Bis 15. Juni sollen die zahlreichen Verbote und Ausnahmen zur Eindämmung von Corona auf den Prüfstand. Justizminister Wolf: Das durchschauen auch viele Fachleute nicht mehr.

Stuttgart - Grün-Schwarz will an diesem Freitag Klarheit darüber schaffen, wie viele Menschen sich künftig straffrei treffen dürfen – privat und bei Veranstaltungen, drinnen und draußen, ab Juni, Juli und August. Da der Ministerrat bisher darüber keinen Konsens fand, die CDU verlangt mehr Lockerungen als die Grünen, muss nun die Koalitionsspitze verhandeln. Der Ausgang ist ungewiss. Daneben soll auch der Vorschlag von Kultusministerin Susanne Eisenmann (CDU) zur Sprache kommen, die Systematik der Gebote und Verbote grundlegend zu ändern: „Statt mit pauschalen Verboten und unzähligen Ausnahmen zu operieren, sollten wir rechtstechnisch von der Erlaubnis her kommen“, hat sie vorgeschlagen.

 

Dass es angebracht ist, das in vielen Wochen geknüpfte rechtliche Geflecht zu entwirren – mittlerweile wurde die Corona-Hauptverordnung mehrfach geändert, daneben gibt es mindestens 17 Unterverordnungen – hält man auch im Grünen-geführten Staatsministerium für angebracht. „Es macht Sinn, sich die Verordnungen in Gänze anzuschauen und, wo nötig, zu bereinigen“, sagt Regierungssprecher Rudi Hoogvliet. Ob es dann zu einer Umkehr der Systematik komme, müsse man sehen. Das Datum 15. Juni wird deshalb angepeilt, weil dann ohnehin die bisherige Corona-Verordnung ausläuft.

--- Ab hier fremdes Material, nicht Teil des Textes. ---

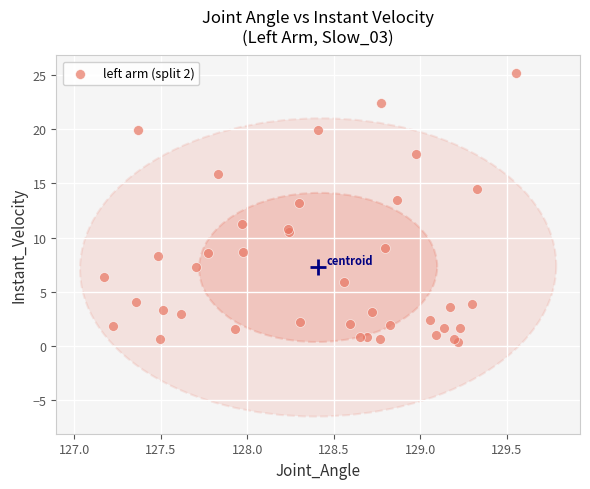

What Y value in the scatter plot is closest to 12?

11.2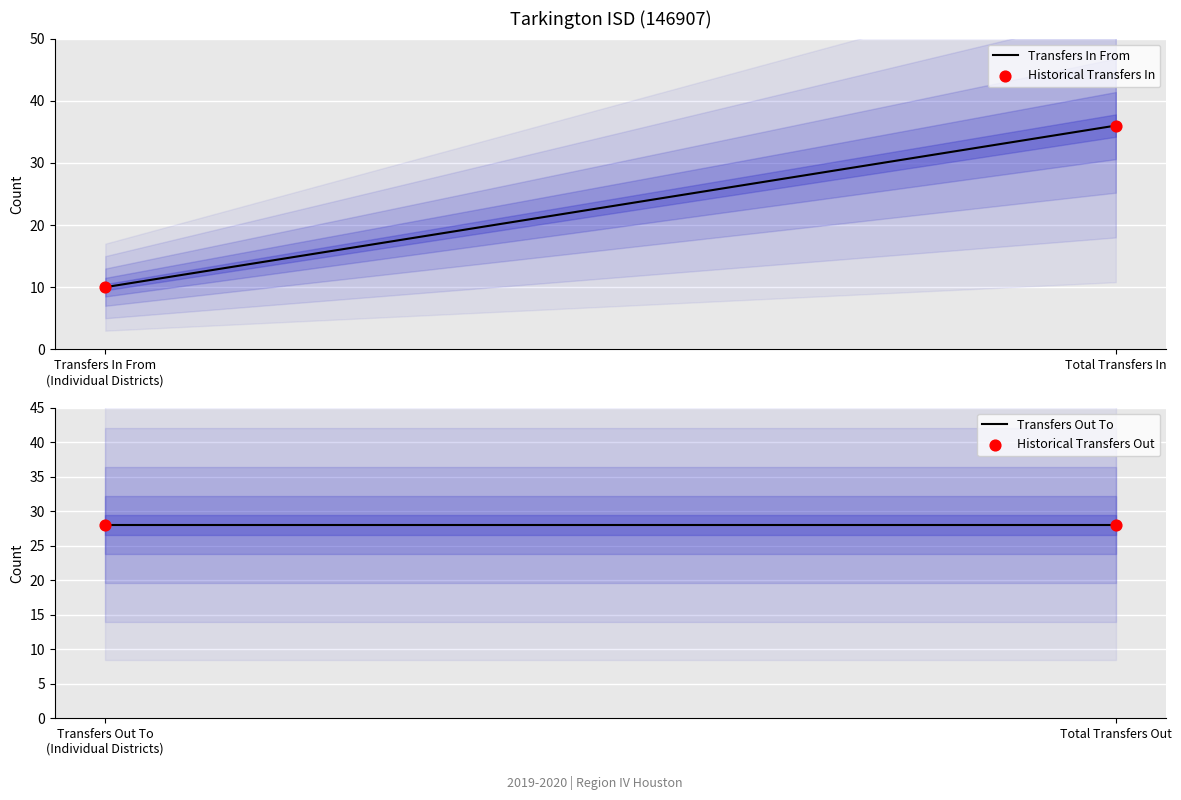

At which category is the sum across all series the highest?

Total Transfers In/Out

Gerichte korrigieren Regeln

Im Justizministerium wurden dazu bereits Überlegungen angestellt. Ressortchef Guido Wolf (CDU) unterstützt jedenfalls Eisenmanns Vorschlag: „Es ist in den vergangenen Wochen ein unübersichtliches Dickicht an Regelungen entstanden, das Bürgerinnen und Bürger, aber auch viele Fachleute nicht mehr überblicken.“ Die Praxis, über Nacht und unter enormem Zeitdruck Vorschriften zu ergänzen, zu streichen und zu ändern, müsse beendet werden. Wolf: „Die bisherigen Abläufe waren für die heiße Phase der Krise nicht zu vermeiden, jetzt müssen wir aber zu geordneten Verfahren kommen.“

Dass die Opposition der Regierung seit Tagen „Chaos“ ankreidet, liegt auch an den zahlreichen Unklarheiten in den mit heißer Nadel gestrickten Vorschriften. Wie zum Beispiel geführte Kanutouren oder Stadtführungen zu handhaben sind, oder welche Unterverordnungen nun für Fitnessstudios in Hotels gelten, erschließe sich nicht auf Anhieb, räumt man selbst im Justizministerium ein. Hinzu kommt, dass auch die Gerichte die Regeln zurecht rücken. So entschied am Mittwoch der Verwaltungsgerichtshof in Mannheim, dass Bars und Kneipen ihre Gäste früher als vom Land vorgesehen bewirten dürfen, nämlich ab dem 30. Mai – sofern sie das im Freien machen. Sie dürfen nicht schlechter gestellt werden als etwa Biergärten und Speisewirtschaften mit Außengastronomie.